Tuesday, April 27, 2010

Hommage to Balzac

Balzac is among the best loved and apparently most prolific French writers; some 95 works (novels, essays, and stories) make up his Comédie Humaine with a cast of thousands who have a habit of popping up in one work as a minor character while receiving a more full-fledged treatment in another. I did my duty by reading Le Père Goriot (admittedly in English rather than French) and after that I'd pretty much had my fill.

But you don't have to be a fan of his work to be intrigued by the story of how the city of Paris chose to pay hommage to him. Despite his literary success, Balzac was chronically in debt and died in 1850 at just 51 years old.

Forty years after his death, a literary society commissioned Auguste Rodin to create a sculpture of Balzac. Rodin did innumerable studies, finally producing after 8 years, the statue that now stands today on Boulevard Raspail near its intersection with Boulevard Montparnasse. It created a scandal (which you can read more about in a 1998 piece in the New York Times) because it depicted Balzac in his dressing gown, corpulent and undignified. The scandal was such that it was not placed publicly until 1939. (Another copy can be found in the gardens of the Musee Rodin.) The literary society found another sculptor to do its bidding and the resulting work was erected on avenue Friedland, just opposite the tiny rue Balzac, in 1902.
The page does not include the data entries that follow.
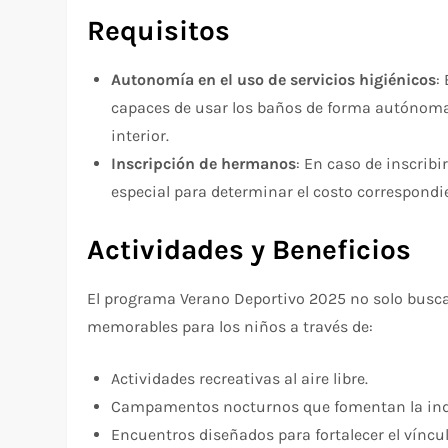
Requisitos
Autonomía en el uso de servicios higiénicos
:
capaces de usar los baños de forma autónoma
interior.
Inscripción de hermanos
: En caso de inscrib
especial para determinar el costo correspondi
Actividades y Beneficios
El programa Verano Deportivo 2025 no solo busca
memorables para los niños a través de:
Actividades recreativas al aire libre.
Campamentos nocturnos que fomentan la indep
Encuentros diseñados para fortalecer el víncul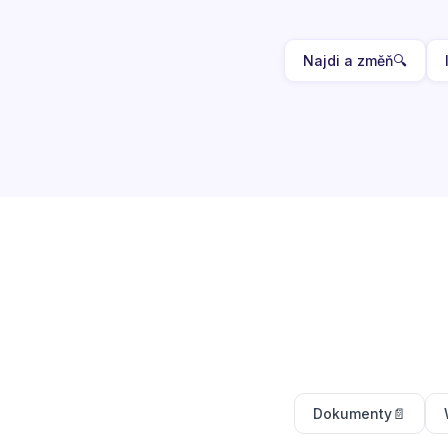
Najdi a změň
🔍
Dokumenty
📄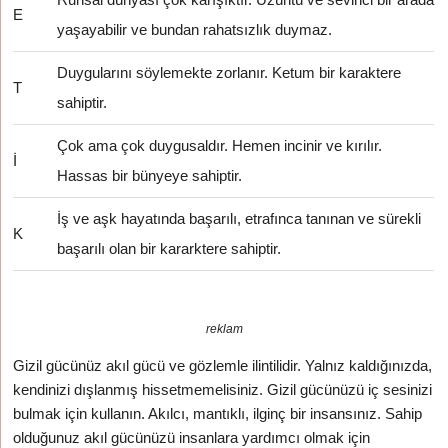
E
yaşayabilir ve bundan rahatsızlık duymaz.
Duygularını söylemekte zorlanır. Ketum bir karaktere
T
sahiptir.
Çok ama çok duygusaldır. Hemen incinir ve kırılır.
İ
Hassas bir bünyeye sahiptir.
İş ve aşk hayatında başarılı, etrafınca tanınan ve sürekli
K
başarılı olan bir kararktere sahiptir.
reklam
Gizil gücünüz akıl gücü ve gözlemle ilintilidir. Yalnız kaldığınızda,
kendinizi dışlanmış hissetmemelisiniz. Gizil gücünüzü iç sesinizi
bulmak için kullanın. Akılcı, mantıklı, ilginç bir insansınız. Sahip
olduğunuz akıl gücünüzü insanlara yardımcı olmak için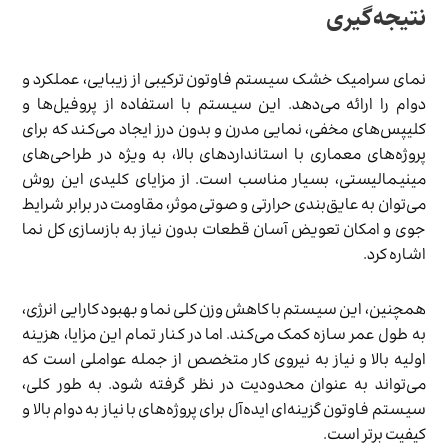
نتیجه‌گیری
نمای سرامیک خشک سیستم فاوتون ترکیبی از زیبایی، عملکرد و
دوام را ارائه می‌دهد. این سیستم با استفاده از پروفیل‌ها و
کلیپس‌های مخفی، نمایی مدرن و بدون درز ایجاد می‌کند که برای
پروژه‌های معماری با استانداردهای بالا، به ویژه در طراحی‌های
مینیمالیستی، بسیار مناسب است. از مزایای کلیدی این روش
می‌توان به عایق‌بندی حرارتی و صوتی موثر، مقاومت در برابر شرایط
جوی و امکان تعویض آسان قطعات بدون نیاز به بازسازی کل نما
اشاره کرد.
همچنین، این سیستم با کاهش وزن کلی نما و بهبود کارایی انرژی،
به طول عمر سازه کمک می‌کند. اما در کنار تمام این مزایا، هزینه
اولیه بالا و نیاز به نیروی کار متخصص از جمله عواملی است که
می‌تواند به عنوان محدودیت در نظر گرفته شود. به طور کلی،
سیستم فاوتون گزینه‌ای ایده‌آل برای پروژه‌های با نیاز به دوام بالا و
کیفیت برتر است.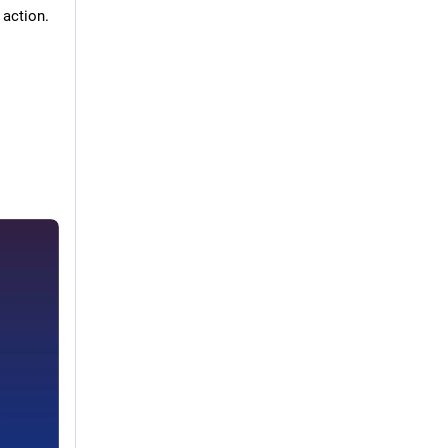
action. 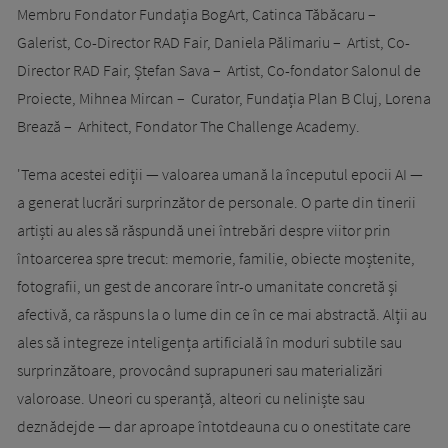
Membru Fondator Fundația BogArt, Catinca Tăbăcaru –
Galerist, Co-Director RAD Fair, Daniela Pălimariu – Artist, Co-
Director RAD Fair, Ștefan Sava – Artist, Co-fondator Salonul de
Proiecte, Mihnea Mircan – Curator, Fundația Plan B Cluj, Lorena
Brează – Arhitect, Fondator The Challenge Academy.
'Tema acestei ediții — valoarea umană la începutul epocii AI —
a generat lucrări surprinzător de personale. O parte din tinerii
artiști au ales să răspundă unei întrebări despre viitor prin
întoarcerea spre trecut: memorie, familie, obiecte moștenite,
fotografii, un gest de ancorare într-o umanitate concretă și
afectivă, ca răspuns la o lume din ce în ce mai abstractă. Alții au
ales să integreze inteligența artificială în moduri subtile sau
surprinzătoare, provocând suprapuneri sau materializări
valoroase. Uneori cu speranță, alteori cu neliniște sau
deznădejde — dar aproape întotdeauna cu o onestitate care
Of course, time has a way of blurring the edges of controversy. So which one do you prefer?

Rodin's interpretation?



Or the more traditional approach?

2 comments:

debbie in toronto said...

we stayed just around the corner from the first statue...

Starman said...

I like both. Rodin's sculpture doesn't look like it's in a dressing gown, it looks more like a cloak one would wear to gout into the cold. Of course, it created a controversy, it's in Paris.